Another took a broader view, pointing out that the scale of AI-related errors may extend beyond individual roles:
“Either everyone is liable or no one is. One can’t bear sole responsibility over something this big.”
A Profession in Conversation: Final Thoughts on AI in Perfusion
This month’s poll sparked one of the most layered and thought-provoking conversations yet. From firm stances on personal responsibility to nuanced takes on shared liability, respondents didn’t hold back, and the result is a compelling snapshot of a profession wrestling with rapid technological change. AI may be the topic, but what emerged was a deeper dialogue about trust, accountability, and the human element at the heart of perfusion.
Stay tuned for the next poll and blog, where we’ll continue amplifying your voices and perspectives!
Appendix of Additional Insights
General Trends by Age Group
- Younger Respondents (Under 30)
- 58.8% believe AI increases risk
- Only 17.6% believe it reduces errors
- Most selected “case-dependent” or shared/system-level liability
- 0% assigned blame to healthcare institutions
- Indicates skepticism of AI and openness to nuanced accountability
- Ages 30–39
- Most split group: 41.9% say AI increases risk, 32.3% say it reduces errors
- Most likely to hold the perfusionist liable (45.2%)
- Also open to institutional and shared responsibility
- Suggests a balanced view: cautious but not dismissive
- Ages 40–49
- 42.9% say AI increases risk, 35.7% say it reduces errors
- Favored clinician accountability more than any other group (50%)
- Low support for case-dependent or shared liability
- Reflects a strong emphasis on clinician responsibility
- Ages 50–59
- 51.2% believe AI increases risk (second-highest overall)
- Lower perfusionist blame (34.1%), higher shared/developer blame (36.6%)
- Few blamed institutions (2.4%)
- Indicates a critical view of AI systems and a strong focus on tool quality
- Ages 60+
- 46.2% believe AI increases risk, 38.5% say it reduces errors
- Even split between perfusionist (34.6%) and case-dependent (30.8%) responses
- Shows openness to AI, tempered by a desire for clinical discretion
Key Correlations Between AI Views and Liability Beliefs
- Trust in AI tends to shift accountability toward clinicians.
- Of those who believed AI would reduce medical errors, 53.1% still placed liability on the perfusionist.
- This suggests that even AI supporters see it as a tool, not a replacement, and believe the human operator must remain in control.
- They may trust AI to perform well, but not well enough to excuse clinical inaction.
- Skepticism of AI aligns with calls for shared or external accountability.
- Among those who chose shared liability, 69.6% believed AI would increase risk.
- Similarly, 62.5% of those who blamed the AI developer also believed AI would increase risk.
- This reflects concern that flawed technology introduces risk, and those who design or promote it should share the consequences.
- Those uncertain about AI tend to favor case-by-case evaluation.

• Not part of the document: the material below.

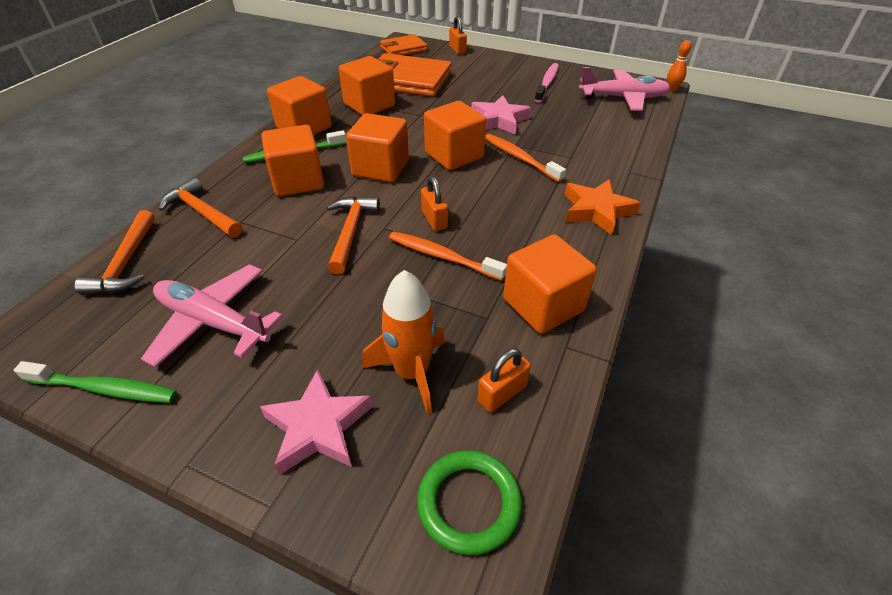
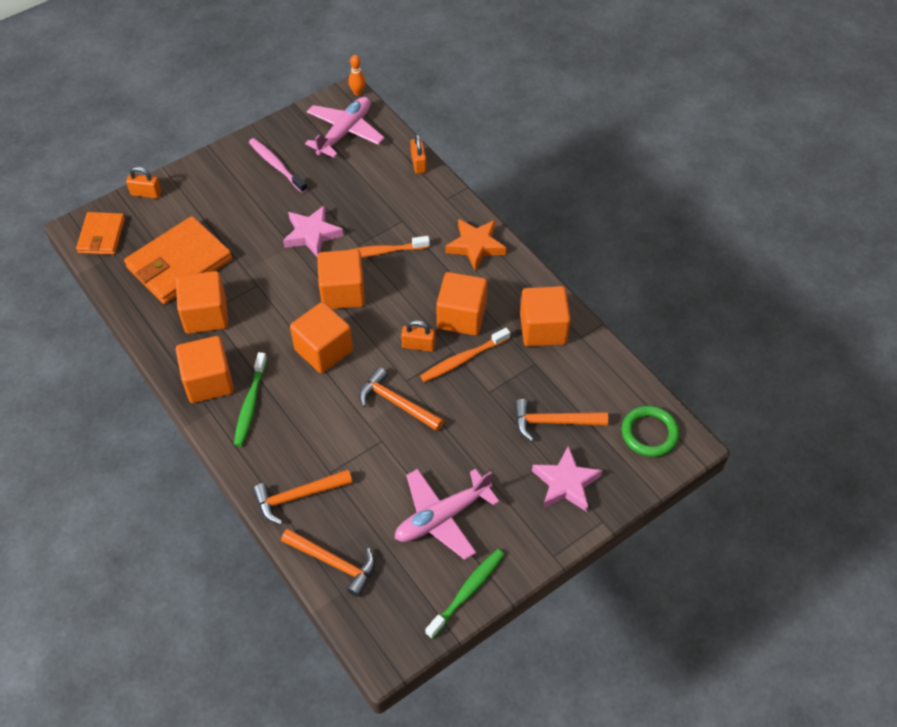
camera: 60 degrees left, 10 degrees up
orange cube [261,125,324,196] -> orange cube moved to [436,272,487,335]
orange rocket [362,270,445,415] -> orange hammer [515,399,609,441]
orange padlock [478,348,531,412] -> orange padlock moved to [411,134,427,174]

- For respondents who selected “case-dependent”:
- 41.7% said AI increases risk
- 33.3% said it reduces errors
- 25% didn’t answer Question 1 at all
- This group may be cautious or undecided about AI’s safety and prefer flexibility in how responsibility is assigned.

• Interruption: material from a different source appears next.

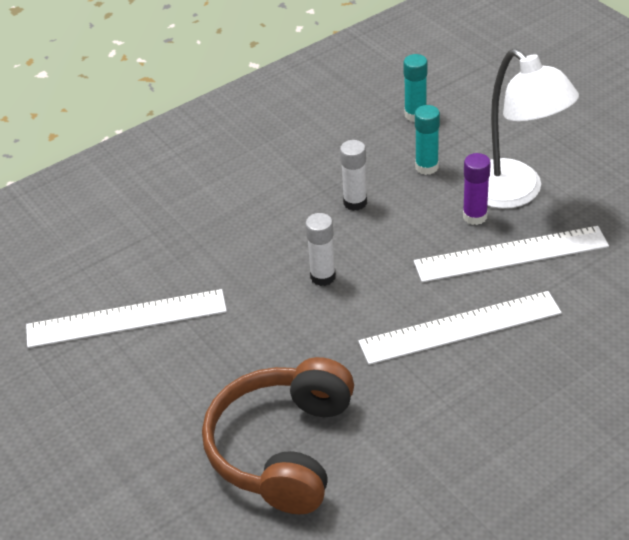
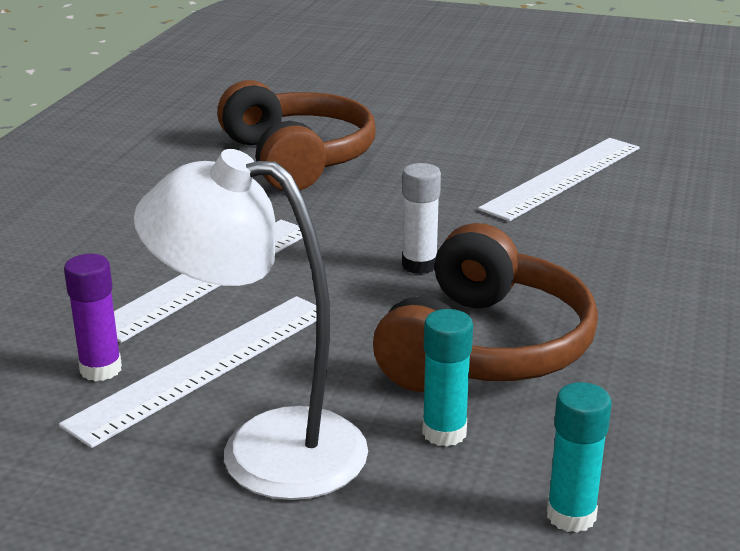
camera: 140 degrees right, 15 degrees down
white glue stick [340,140,367,211] -> brown headphones [373,223,598,392]
purple glue stick [463,153,491,225] -> purple glue stick moved to [64,254,122,381]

- Their mixed responses suggest an openness to evaluating liability based on situational factors, not just fixed roles.
- The more blame placed on systems or institutions, the less trust in AI.
- Those who held AI developers or healthcare institutions responsible were the most skeptical:
- Over 60% in both groups said AI increases risk.
- Fewer than 20% said it reduces errors.
- These responses reflect a deeper mistrust of AI integration at the structural level, where poor implementation or oversight is seen as a root cause of harm.